Les deux mois de batailles partisanes et de tractations serrées qui ont précédé la formation du gouvernement causent pas mal de dégâts dans les partis qui ont accepté de faire partie du gouvernement, le CPR et Ettakatol en premier, avec des démissions et des dissidences fortes en leur sein.  Les partis de la Troïka, désormais privés de leurs dirigeants historiques, se retrouvent extrêmement fragilisés après ces premières élections. Ils sont aujourd’hui obligés de faire leur mutation, pour se transformer de clubs politiques qui tournent autour de la personne du grand dirigeant vers de véritables formations bâties sur la base d’un projet clair, à même de rapprocher la base militante de ses instances gouvernantes plutôt que de les séparer, comme nous pouvons le constater aujourd'hui. 
   
La formation du gouvernement révèle surtout les difficultés que rencontre cette coalition hétérogène qui va des socialistes aux islamistes en passant par la gauche nationale. Son Chef, M. Jebali, a de fait été incapable de proposer des actions concrètes et un programme précis, en l’absence de vision commune aux membres qui forment la Troïka. Il s’est simplement contenté d’une déclaration de bonnes intentions en guise de feuille de route gouvernementale. Insuffisant, au regard de la situation de crise dans laquelle se trouve le pays. Ainsi, tout le temps passé, depuis le vote du 23 Octobre, à négocier la composition de l’équipe peut être considéré comme du temps perdu sur l’agenda des réformes urgentes et nécessaires pour redresser le pays. Le pays s'apprête à affronter une année 2012 difficile, sans budget arrêté...
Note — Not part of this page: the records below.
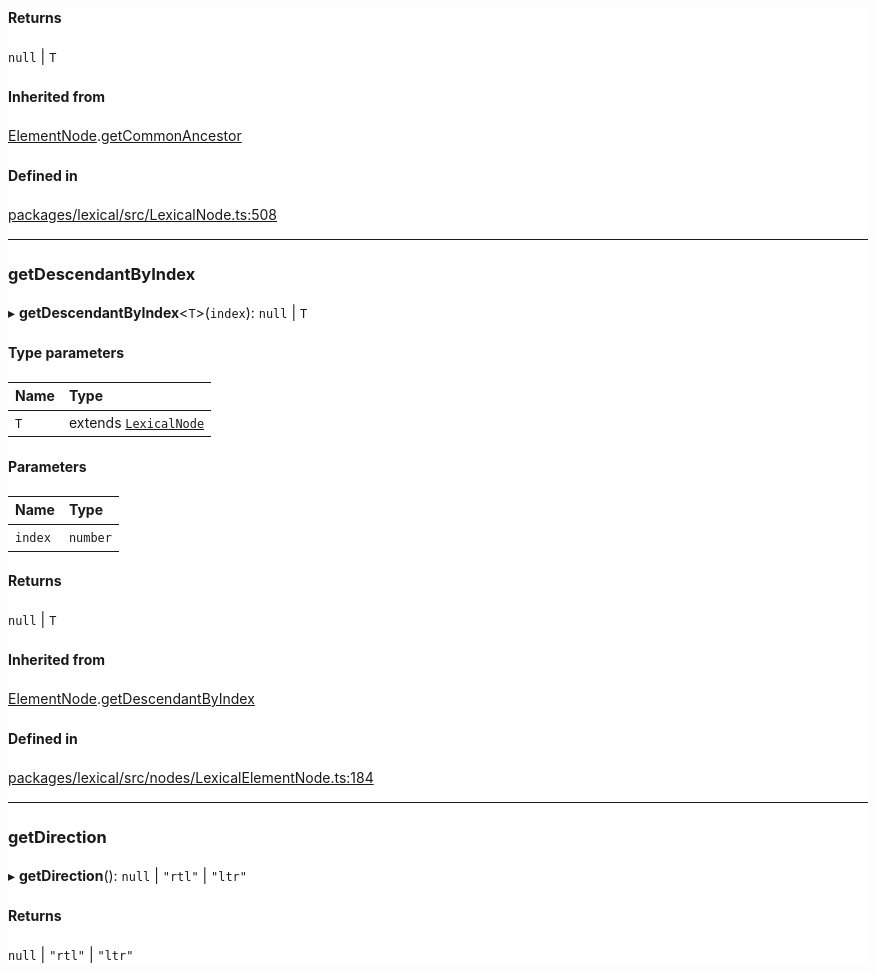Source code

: #### Returns

``null`` \| `T`

#### Inherited from

[ElementNode](lexical.ElementNode.md).[getCommonAncestor](lexical.ElementNode.md#getcommonancestor)

#### Defined in

[packages/lexical/src/LexicalNode.ts:508](https://github.com/facebook/lexical/tree/main/packages/lexical/src/LexicalNode.ts#L508)

___

### getDescendantByIndex

▸ **getDescendantByIndex**\<`T`\>(`index`): ``null`` \| `T`

#### Type parameters

| Name | Type |
| :------ | :------ |
| `T` | extends [`LexicalNode`](lexical.LexicalNode.md) |

#### Parameters

| Name | Type |
| :------ | :------ |
| `index` | `number` |

#### Returns

``null`` \| `T`

#### Inherited from

[ElementNode](lexical.ElementNode.md).[getDescendantByIndex](lexical.ElementNode.md#getdescendantbyindex)

#### Defined in

[packages/lexical/src/nodes/LexicalElementNode.ts:184](https://github.com/facebook/lexical/tree/main/packages/lexical/src/nodes/LexicalElementNode.ts#L184)

___

### getDirection

▸ **getDirection**(): ``null`` \| ``"rtl"`` \| ``"ltr"``

#### Returns

``null`` \| ``"rtl"`` \| ``"ltr"``
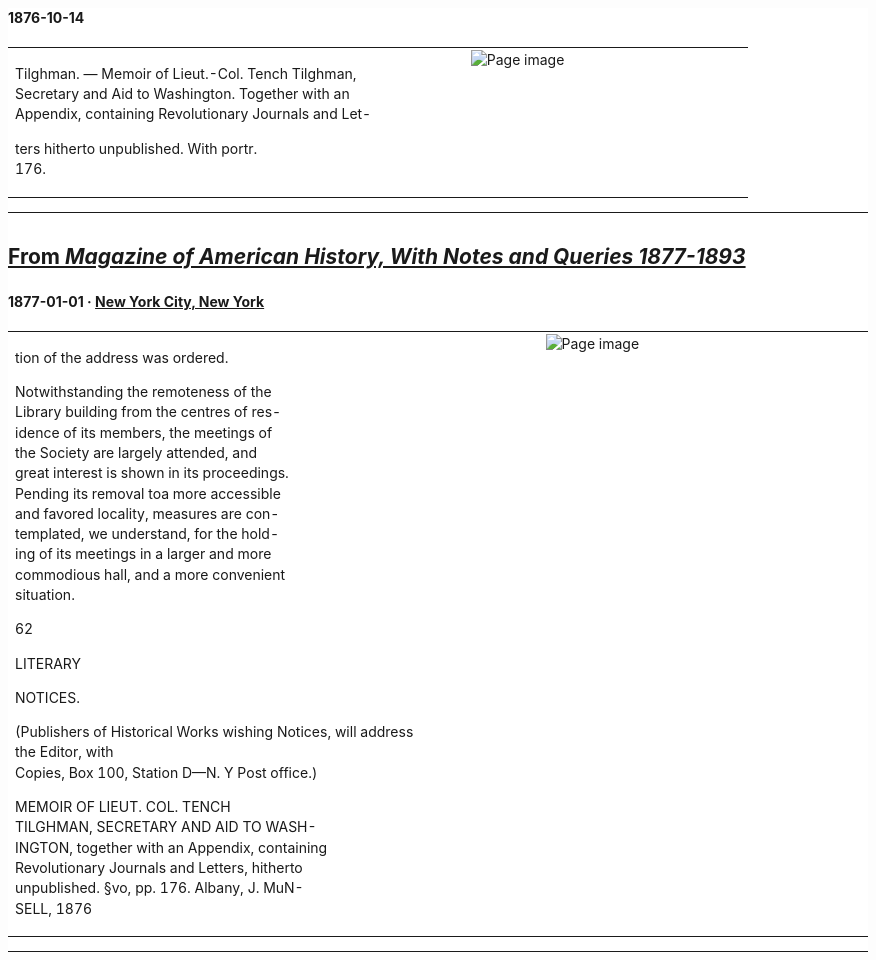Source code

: #### 1876-10-14

<table style="width: 100%;"><tr><td style="width: 50%">

  
Tilghman. — Memoir of Lieut.-Col. Tench Tilghman,  
Secretary and Aid to Washington. Together with an  
Appendix, containing Revolutionary Journals and Let-  
  
  
  
ters hitherto unpublished. With portr.  
176.
</td><td style="width: 50%; max-height: 75%; margin: auto; display: block;">
<img alt="Page image" src="https://iiif.archive.org/image/iiif/2/sim_publishers-weekly_1876-10-14_10_16%2Fsim_publishers-weekly_1876-10-14_10_16_jp2.zip%2Fsim_publishers-weekly_1876-10-14_10_16_jp2%2Fsim_publishers-weekly_1876-10-14_10_16_0006.jp2/pct:46.97766097240473,11.5625,38.797634691195796,4.958333333333333/600,/0/default.jpg"/>
</td>
</tr></table>

---

## [From _Magazine of American History, With Notes and Queries 1877-1893_](https://archive.org/details/sim_magazine-of-american-history-with-notes-and-queries_1877-01_1_1/page/n60/mode/1up?view=theater)

#### 1877-01-01 &middot; [New York City, New York](http://dbpedia.org/resource/New_York_City)

<table style="width: 100%;"><tr><td style="width: 50%">

tion of the address was ordered.  
  
Notwithstanding the remoteness of the  
Library building from the centres of res-  
idence of its members, the meetings of  
the Society are largely attended, and  
great interest is shown in its proceedings.  
Pending its removal toa more accessible  
and favored locality, measures are con-  
templated, we understand, for the hold-  
ing of its meetings in a larger and more  
commodious hall, and a more convenient  
situation.  
  
  
  
  
  
62  
  
LITERARY  
  
NOTICES.  
  
(Publishers of Historical Works wishing Notices, will address the Editor, with  
Copies, Box 100, Station D—N. Y Post office.)  
  
MEMOIR OF LIEUT. COL. TENCH  
TILGHMAN, SECRETARY AND AID TO WASH-  
INGTON, together with an Appendix, containing  
Revolutionary Journals and Letters, hitherto  
unpublished. §vo, pp. 176. Albany, J. MuN-  
SELL, 1876
</td><td style="width: 50%; max-height: 75%; margin: auto; display: block;">
<img alt="Page image" src="https://iiif.archive.org/image/iiif/2/sim_magazine-of-american-history-with-notes-and-queries_1877-01_1_1%2Fsim_magazine-of-american-history-with-notes-and-queries_1877-01_1_1_jp2.zip%2Fsim_magazine-of-american-history-with-notes-and-queries_1877-01_1_1_jp2%2Fsim_magazine-of-american-history-with-notes-and-queries_1877-01_1_1_0060.jp2/pct:45.7421875,68.19196428571429,32.0703125,18.498883928571427/600,/0/default.jpg"/>
</td>
</tr></table>

---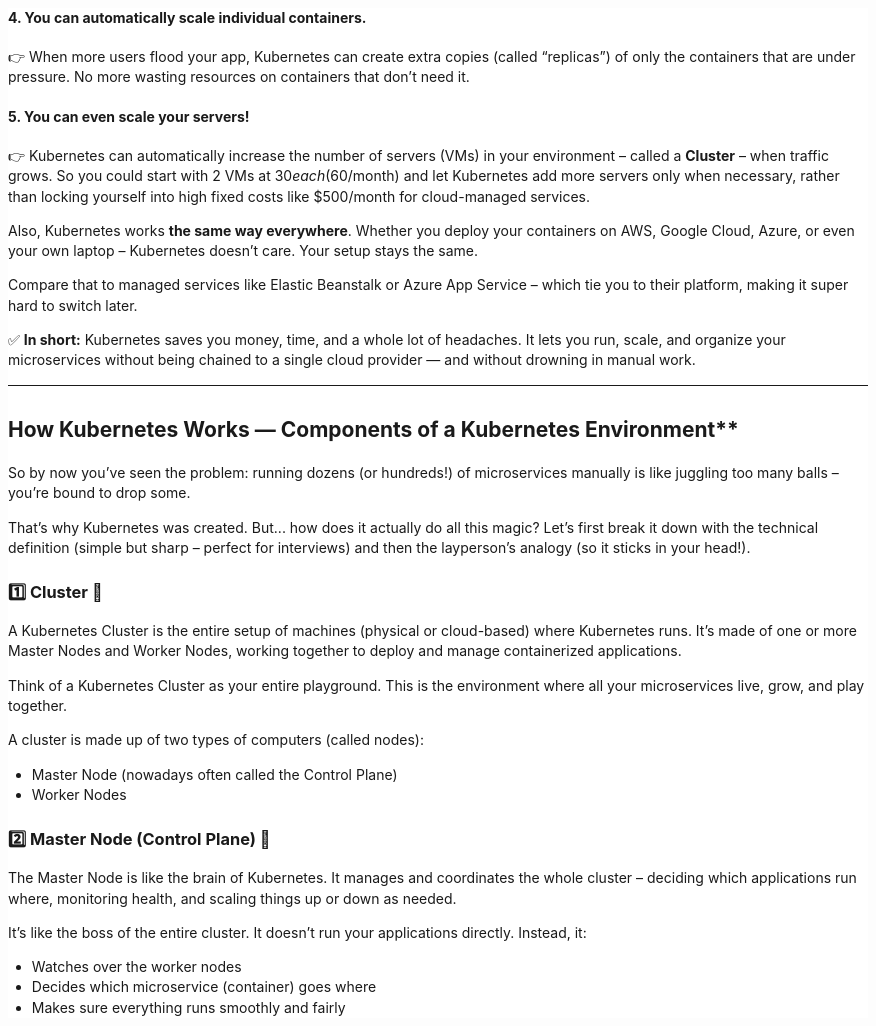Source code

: #### 4. You can automatically scale individual containers.

👉 When more users flood your app, Kubernetes can create extra copies (called “replicas”) of only the containers that are under pressure. No more wasting resources on containers that don’t need it.

#### 5. You can even scale your servers!

👉 Kubernetes can automatically increase the number of servers (VMs) in your environment – called a **Cluster** – when traffic grows. So you could start with 2 VMs at $30 each ($60/month) and let Kubernetes add more servers only when necessary, rather than locking yourself into high fixed costs like $500/month for cloud-managed services.

Also, Kubernetes works **the same way everywhere**. Whether you deploy your containers on AWS, Google Cloud, Azure, or even your own laptop – Kubernetes doesn’t care. Your setup stays the same.

Compare that to managed services like Elastic Beanstalk or Azure App Service – which tie you to their platform, making it super hard to switch later.

✅ **In short:** Kubernetes saves you money, time, and a whole lot of headaches. It lets you run, scale, and organize your microservices without being chained to a single cloud provider — and without drowning in manual work.

---

## How Kubernetes Works — Components of a Kubernetes Environment** 

So by now you’ve seen the problem: running dozens (or hundreds!) of microservices manually is like juggling too many balls – you’re bound to drop some.

That’s why Kubernetes was created. But... how does it actually do all this magic? Let’s first break it down with the technical definition (simple but sharp – perfect for interviews) and then the layperson’s analogy (so it sticks in your head!).

### 1️⃣ Cluster 🏰

A Kubernetes Cluster is the entire setup of machines (physical or cloud-based) where Kubernetes runs. It’s made of one or more Master Nodes and Worker Nodes, working together to deploy and manage containerized applications.

Think of a Kubernetes Cluster as your entire playground. This is the environment where all your microservices live, grow, and play together.

A cluster is made up of two types of computers (called nodes):

- Master Node (nowadays often called the Control Plane)
- Worker Nodes

### 2️⃣ Master Node (Control Plane) 👑

The Master Node is like the brain of Kubernetes. It manages and coordinates the whole cluster – deciding which applications run where, monitoring health, and scaling things up or down as needed.

It’s like the boss of the entire cluster. It doesn’t run your applications directly. Instead, it:

- Watches over the worker nodes
- Decides which microservice (container) goes where
- Makes sure everything runs smoothly and fairly
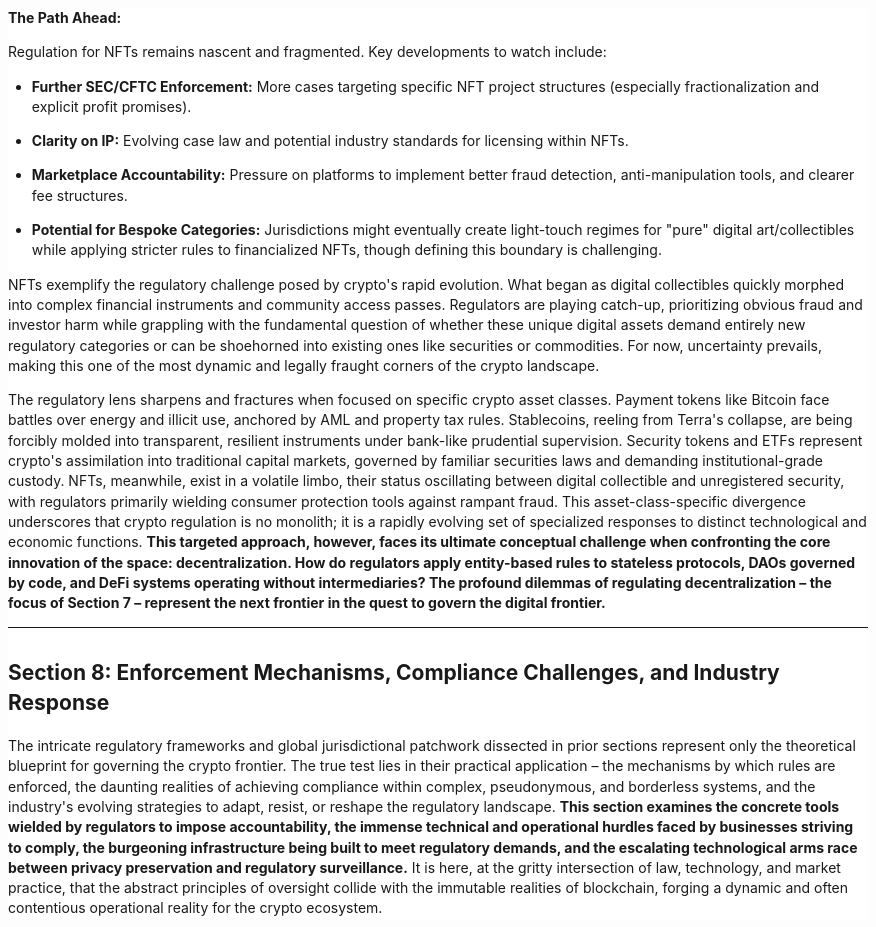 **The Path Ahead:**

Regulation for NFTs remains nascent and fragmented. Key developments to watch include:

*   **Further SEC/CFTC Enforcement:** More cases targeting specific NFT project structures (especially fractionalization and explicit profit promises).

*   **Clarity on IP:** Evolving case law and potential industry standards for licensing within NFTs.

*   **Marketplace Accountability:** Pressure on platforms to implement better fraud detection, anti-manipulation tools, and clearer fee structures.

*   **Potential for Bespoke Categories:** Jurisdictions might eventually create light-touch regimes for "pure" digital art/collectibles while applying stricter rules to financialized NFTs, though defining this boundary is challenging.

NFTs exemplify the regulatory challenge posed by crypto's rapid evolution. What began as digital collectibles quickly morphed into complex financial instruments and community access passes. Regulators are playing catch-up, prioritizing obvious fraud and investor harm while grappling with the fundamental question of whether these unique digital assets demand entirely new regulatory categories or can be shoehorned into existing ones like securities or commodities. For now, uncertainty prevails, making this one of the most dynamic and legally fraught corners of the crypto landscape.

The regulatory lens sharpens and fractures when focused on specific crypto asset classes. Payment tokens like Bitcoin face battles over energy and illicit use, anchored by AML and property tax rules. Stablecoins, reeling from Terra's collapse, are being forcibly molded into transparent, resilient instruments under bank-like prudential supervision. Security tokens and ETFs represent crypto's assimilation into traditional capital markets, governed by familiar securities laws and demanding institutional-grade custody. NFTs, meanwhile, exist in a volatile limbo, their status oscillating between digital collectible and unregistered security, with regulators primarily wielding consumer protection tools against rampant fraud. This asset-class-specific divergence underscores that crypto regulation is no monolith; it is a rapidly evolving set of specialized responses to distinct technological and economic functions. **This targeted approach, however, faces its ultimate conceptual challenge when confronting the core innovation of the space: decentralization. How do regulators apply entity-based rules to stateless protocols, DAOs governed by code, and DeFi systems operating without intermediaries? The profound dilemmas of regulating decentralization – the focus of Section 7 – represent the next frontier in the quest to govern the digital frontier.**



---





## Section 8: Enforcement Mechanisms, Compliance Challenges, and Industry Response

The intricate regulatory frameworks and global jurisdictional patchwork dissected in prior sections represent only the theoretical blueprint for governing the crypto frontier. The true test lies in their practical application – the mechanisms by which rules are enforced, the daunting realities of achieving compliance within complex, pseudonymous, and borderless systems, and the industry's evolving strategies to adapt, resist, or reshape the regulatory landscape. **This section examines the concrete tools wielded by regulators to impose accountability, the immense technical and operational hurdles faced by businesses striving to comply, the burgeoning infrastructure being built to meet regulatory demands, and the escalating technological arms race between privacy preservation and regulatory surveillance.** It is here, at the gritty intersection of law, technology, and market practice, that the abstract principles of oversight collide with the immutable realities of blockchain, forging a dynamic and often contentious operational reality for the crypto ecosystem.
Difficile dans ces conditions de ne pas comprendre la déception et le blues des tunisiens qui découvrent, ébahis devant cette tragi-comédie politique, une nouvelle équipe gouvernementale dont la formation est entachée de zones d'ombre. Soupçons de copinage sur certaines nominations, soupçons d’interventionnisme étranger pour d’autres, de nouveaux ministres qui mettent en avant leur appartenance partisane plutôt que leur appartenance gouvernementale, etc. les polémiques ne cessent de fragiliser le nouveau gouvernement avant même qu’il ne soit entré en action. Ce qui n’aide pas à rassurer les tunisiens, perdus dans la confusion actuelle. Une confusion aggravée par un climat social toujours tendu, et par des performances économiques dans le rouge. Une crise sociale profonde remue le pays entier, sur fond de régionalisme, de lutte des classes de fracture identitaire

Pendant ce temps, institutions, comportements et habitudes n’ont pas changé. Le nouveau gouvernement hérite d’une administration centralisée et inféodée au pouvoir, et d’un système verrouillé, aux mécanismes de clientélisme et de népotisme bien huilés, et dont les réseaux d’influence résistent toujours à l’onde de choc révolutionnaire. De quoi donner des tentations d’hégémonisme au nouveau pouvoir en place, faute de réforme institutionnelle et administrative de fond. Il suffit, pour s’en convaincre, d’observer le comportement de nos journalistes pour comprendre que les réflexes mauves sont durs à changer

Comment le gouvernement de Jebali va-t-il redresser la barre pour gagner la confiance des populations ? Ses premières actions seront déterminantes pour y arriver. L’opposition arrivera-t-elle, avec le temps, à s’imposer comme une alternative crédible ? Rien n’est encore sûr, tant elle peine à tirer les leçons de sa défaite électorale. Ainsi, les premiers pas de la Tunisie vers la démocratie sont pour le moins chaotiques. Il est évident que la tâche ne sera pas facile, et que le risque d'un retour en arrière n'est pas complètement écarté. La vigilance citoyenne reste donc de mise.